DOHMH’s use of the system to conduct remote air-quality testing during the post office emergency got department Project Manager Monica Marquez brainstorming: “You could even have static stations throughout the city with these devices.”

• Global Bay’s AccessPoint platform allows development of specialized vertical applications, such as the HazardPoint software DOHMH is using to build and rapidly deploy forms between the mobile computer and the server.

AccessPoint’s three major features are a Web management console, a survey builder for creating and modifying forms, and a mobile client for synchronizing handheld equipment with servers. “An enterprise mobility platform is what we call it,” said Global Bay Sales Director Greg Fucheck. “You can have an installation of the software, and then the different business units can use the application to automate different field activities across the organization.”

When the first planned system expansion is complete, DOHMH sanitarians will be able to take an Intermec mobile computer to a routine investigation—say for a reported outbreak of food-borne illness at a restaurant. They’ll take samples of possible culprits, such as tuna fish, salmon and milk. Each sample container will get a preprinted bar-code label identifying the contents. A sanitarian then will scan the label using the mobile computer, and the information will be transmitted wirelessly to both the department’s server and to the database of the Public Health Lab, where the samples will go for analysis.

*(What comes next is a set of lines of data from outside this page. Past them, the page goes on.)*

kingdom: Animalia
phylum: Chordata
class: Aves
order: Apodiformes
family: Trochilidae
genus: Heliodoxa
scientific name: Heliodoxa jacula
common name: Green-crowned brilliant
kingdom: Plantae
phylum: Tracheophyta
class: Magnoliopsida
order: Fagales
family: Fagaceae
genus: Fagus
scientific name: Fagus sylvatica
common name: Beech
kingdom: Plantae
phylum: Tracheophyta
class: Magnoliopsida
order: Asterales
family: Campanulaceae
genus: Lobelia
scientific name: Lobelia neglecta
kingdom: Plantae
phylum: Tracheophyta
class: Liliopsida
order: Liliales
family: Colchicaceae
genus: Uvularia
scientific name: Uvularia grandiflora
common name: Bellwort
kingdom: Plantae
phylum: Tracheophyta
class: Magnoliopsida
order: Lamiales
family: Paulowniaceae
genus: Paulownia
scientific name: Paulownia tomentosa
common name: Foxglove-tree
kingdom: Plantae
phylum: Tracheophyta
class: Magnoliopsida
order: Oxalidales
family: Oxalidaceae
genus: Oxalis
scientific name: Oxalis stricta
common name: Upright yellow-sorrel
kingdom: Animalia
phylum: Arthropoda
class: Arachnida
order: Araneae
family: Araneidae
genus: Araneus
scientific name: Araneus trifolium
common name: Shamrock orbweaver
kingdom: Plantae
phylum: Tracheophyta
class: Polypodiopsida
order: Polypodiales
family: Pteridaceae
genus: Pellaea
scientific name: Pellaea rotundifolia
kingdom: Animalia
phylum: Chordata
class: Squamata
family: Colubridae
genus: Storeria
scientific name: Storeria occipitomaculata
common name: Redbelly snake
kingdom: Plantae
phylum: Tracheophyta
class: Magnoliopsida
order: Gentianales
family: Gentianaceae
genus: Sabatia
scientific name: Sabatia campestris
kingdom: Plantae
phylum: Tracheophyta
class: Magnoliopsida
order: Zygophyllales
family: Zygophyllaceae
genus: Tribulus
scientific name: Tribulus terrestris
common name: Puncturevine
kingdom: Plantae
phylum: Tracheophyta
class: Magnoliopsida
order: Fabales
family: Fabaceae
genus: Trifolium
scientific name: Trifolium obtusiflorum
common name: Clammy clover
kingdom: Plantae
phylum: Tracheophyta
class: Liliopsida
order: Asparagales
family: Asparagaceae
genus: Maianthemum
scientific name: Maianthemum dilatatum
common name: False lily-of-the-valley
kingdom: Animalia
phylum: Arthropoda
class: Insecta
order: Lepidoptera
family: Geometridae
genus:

For now, those at DOHMH would like nothing better than to have their new data-capture equipment quietly gather dust in its current application as an emergency tool. “Oh, that would be lovely, yes,” Jones said, “although we do take it out for testing as we’re learning the system.”

But New York City, after all, is the city that never sleeps. With help from Intermec and Global Bay, Connelly and his colleagues will do their best to make sure their response system is always alert, as well.